CONSEGNA 1:
Secondo il brano selezionato, in quale anno fu dichiarata la non convertibilità del dollaro in oro?
CONSEGNA 2:
Riporta per intero la parte del brano selezionato che si apre con le parole contenenti "A tempo debito" e si chiude con "dello sviluppo mondiale.", scambiando "cambi flessibili" con "cambi fissi".

BRANO SELEZIONATO:
^^^^^^^^^^^^^^^^

La Cina guida la più tradizionale “tempesta valutaria” agostana iniziata (si fa per dire!) nel 1971 con la dichiarazione di non convertibilità del dollaro in oro e la fine del regime monetario-valutario, ma più in generale economico, ideato da Bretton Woods nel 1944, che ha fatto la fortuna dell’area occidentale e sconfitto l’area sovietica.
Sulle tre svalutazioni in tre giorni dello yuan-renbimbi la cronaca non è stata capace di risalire alle vere ragioni e alle vere implicazioni della scelta fatta dalle autorità cinesi. Sconvolgente è l’assordante silenzio sulla decisione delle autorità monetarie mondiali, Banca d’Italia compresa, che lascia sospettare non sappiano risalire, come accade in Europa per analoghi argomenti, al nocciolo della questione.
A tempo debito avevo segnalato e poi ripetuto più volte che gli Stati Uniti avevano commesso un grave errore, quello di non aver emendato in contemporanea alla declaratoria di non convertibilità del dollaro lo Statuto del WTO (che ancora si chiamava GATT), stabilendo che chi intendeva partecipare all’accordo di libero scambio globale doveva seguire lo stesso regime di cambio, altrimenti poteva manipolare la competitività. Data la filosofia errata che allora prevaleva, se si fosse deciso di introdurre nell’accordo di libero scambio l’obbligo di avere un rapporto di cambio comune si sarebbero scelti i cambi flessibili, perché si riteneva avrebbero riequilibrato i deficit (principalmente degli Stati Uniti) e i surplus (allora del Giappone e della Germania) delle bilance estere, migliorando la performance dello sviluppo mondiale.

^^^^^^^^^^^^^^^^

DATI ESTRATTI:
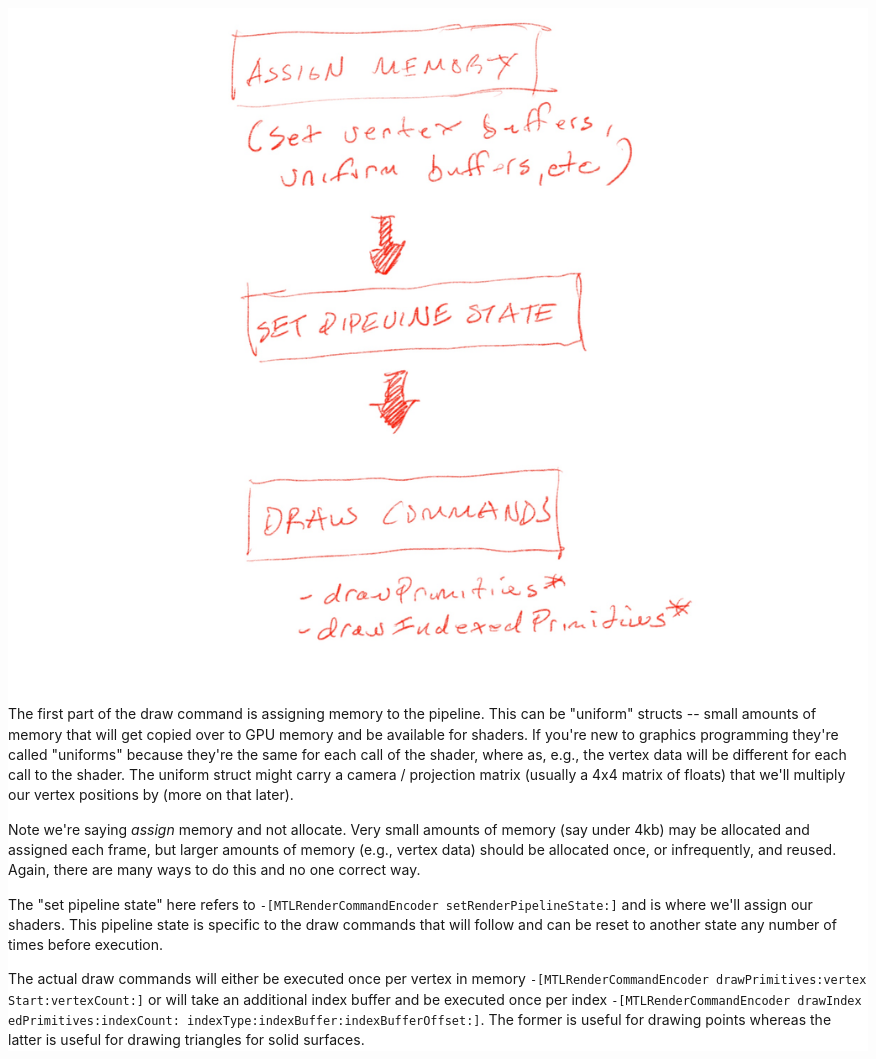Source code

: ![Draw Command Diagram](/static/img/draw-command-high-level.jpg)

The first part of the draw command is assigning memory to the pipeline. This can be "uniform" structs -- small amounts of memory that will get copied over to GPU memory and be available for shaders. If you're new to graphics programming they're called "uniforms" because they're the same for each call of the shader, where as, e.g., the vertex data will be different for each call to the shader. The uniform struct might carry a camera / projection matrix (usually a 4x4 matrix of floats) that we'll multiply our vertex positions by (more on that later).

Note we're saying *assign* memory and not allocate. Very small amounts of memory (say under 4kb) may be allocated and assigned each frame, but larger amounts of memory (e.g., vertex data) should be allocated once, or infrequently, and reused. Again, there are many ways to do this and no one correct way.

The "set pipeline state" here refers to `-[MTLRenderCommandEncoder setRenderPipelineState:]` and is where we'll assign our shaders. This pipeline state is specific to the draw commands that will follow and can be reset to another state any number of times before execution.

The actual draw commands will either be executed once per vertex in memory `-[MTLRenderCommandEncoder drawPrimitives:vertexStart:vertexCount:]` or will take an additional index buffer and be executed once per index `-[MTLRenderCommandEncoder drawIndexedPrimitives:indexCount: indexType:indexBuffer:indexBufferOffset:]`. The former is useful for drawing points whereas the latter is useful for drawing triangles for solid surfaces.

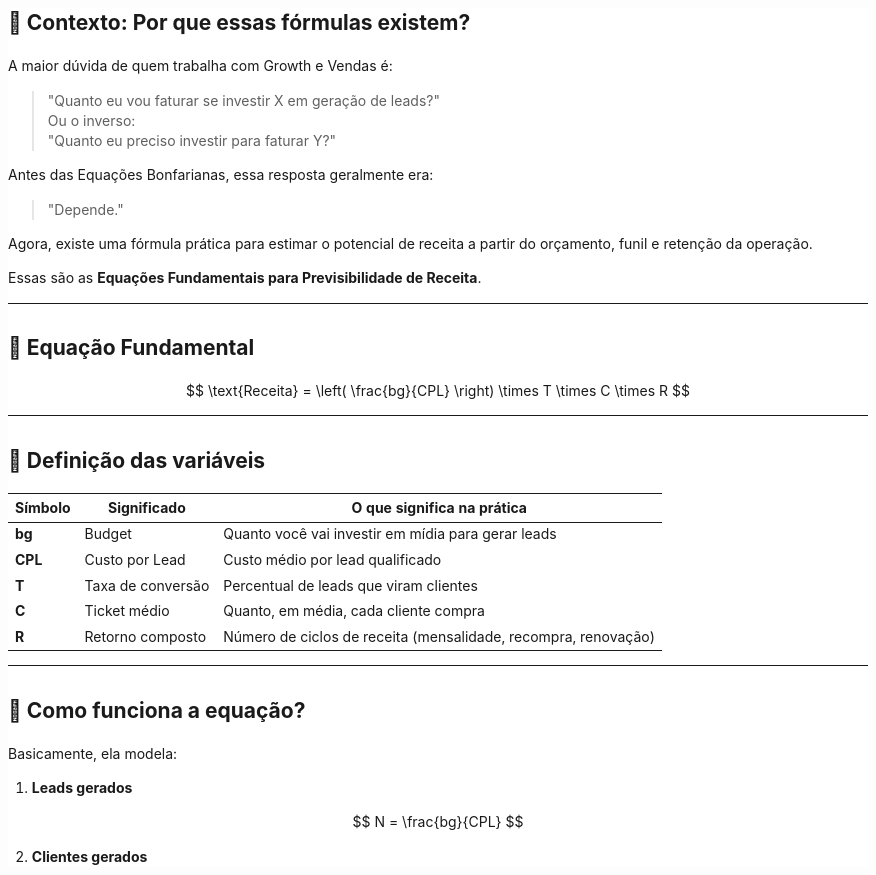 ## 📌 Contexto: Por que essas fórmulas existem?

A maior dúvida de quem trabalha com Growth e Vendas é:

> "Quanto eu vou faturar se investir X em geração de leads?"  
> Ou o inverso:  
> "Quanto eu preciso investir para faturar Y?"

Antes das Equações Bonfarianas, essa resposta geralmente era:

> "Depende."

Agora, existe uma fórmula prática para estimar o potencial de receita a partir do orçamento, funil e retenção da operação.

Essas são as **Equações Fundamentais para Previsibilidade de Receita**.

---

## 📐 Equação Fundamental

$$
\text{Receita} = \left( \frac{bg}{CPL} \right) \times T \times C \times R
$$

---

## 🧩 Definição das variáveis

| Símbolo | Significado | O que significa na prática |
|---|---|---|
| **bg** | Budget | Quanto você vai investir em mídia para gerar leads |
| **CPL** | Custo por Lead | Custo médio por lead qualificado |
| **T** | Taxa de conversão | Percentual de leads que viram clientes |
| **C** | Ticket médio | Quanto, em média, cada cliente compra |
| **R** | Retorno composto | Número de ciclos de receita (mensalidade, recompra, renovação) |

---

## 🧮 Como funciona a equação?

Basicamente, ela modela:

1. **Leads gerados**

$$
N = \frac{bg}{CPL}
$$

2. **Clientes gerados**
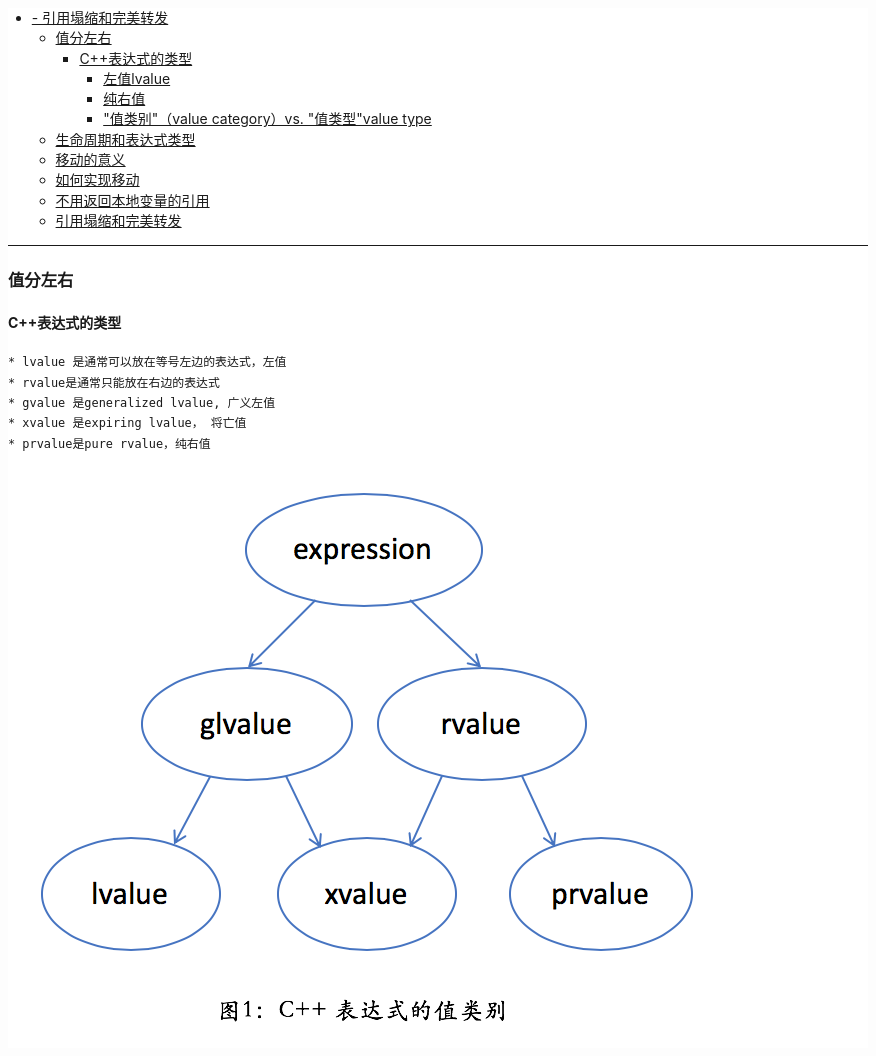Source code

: 
- [- 引用塌缩和完美转发](#--引用塌缩和完美转发)
  - [值分左右](#值分左右)
    - [C++表达式的类型](#c表达式的类型)
      - [左值lvalue](#左值lvalue)
      - [纯右值](#纯右值)
      - ["值类别"（value category）vs. "值类型"value type](#值类别value-categoryvs-值类型value-type)
  - [生命周期和表达式类型](#生命周期和表达式类型)
  - [移动的意义](#移动的意义)
  - [如何实现移动](#如何实现移动)
  - [不用返回本地变量的引用](#不用返回本地变量的引用)
  - [引用塌缩和完美转发](#引用塌缩和完美转发)
---

### 值分左右

#### C++表达式的类型

    * lvalue 是通常可以放在等号左边的表达式，左值
    * rvalue是通常只能放在右边的表达式
    * gvalue 是generalized lvalue, 广义左值
    * xvalue 是expiring lvalue， 将亡值
    * prvalue是pure rvalue，纯右值
![alt 属性文本](3-1.png)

^^^^^^^^^^^^^^^^

RISPOSTA SCRITTA 1:
Nel 1971.

RISPOSTA SCRITTA 2:
A tempo debito avevo segnalato e poi ripetuto più volte che gli Stati Uniti avevano commesso un grave errore, quello di non aver emendato in contemporanea alla declaratoria di non convertibilità del dollaro lo Statuto del WTO (che ancora si chiamava GATT), stabilendo che chi intendeva partecipare all’accordo di libero scambio globale doveva seguire lo stesso regime di cambio, altrimenti poteva manipolare la competitività. Data la filosofia errata che allora prevaleva, se si fosse deciso di introdurre nell’accordo di libero scambio l’obbligo di avere un rapporto di cambio comune si sarebbero scelti i cambi fissi, perché si riteneva avrebbero riequilibrato i deficit (principalmente degli Stati Uniti) e i surplus (allora del Giappone e della Germania) delle bilance estere, migliorando la performance dello sviluppo mondiale.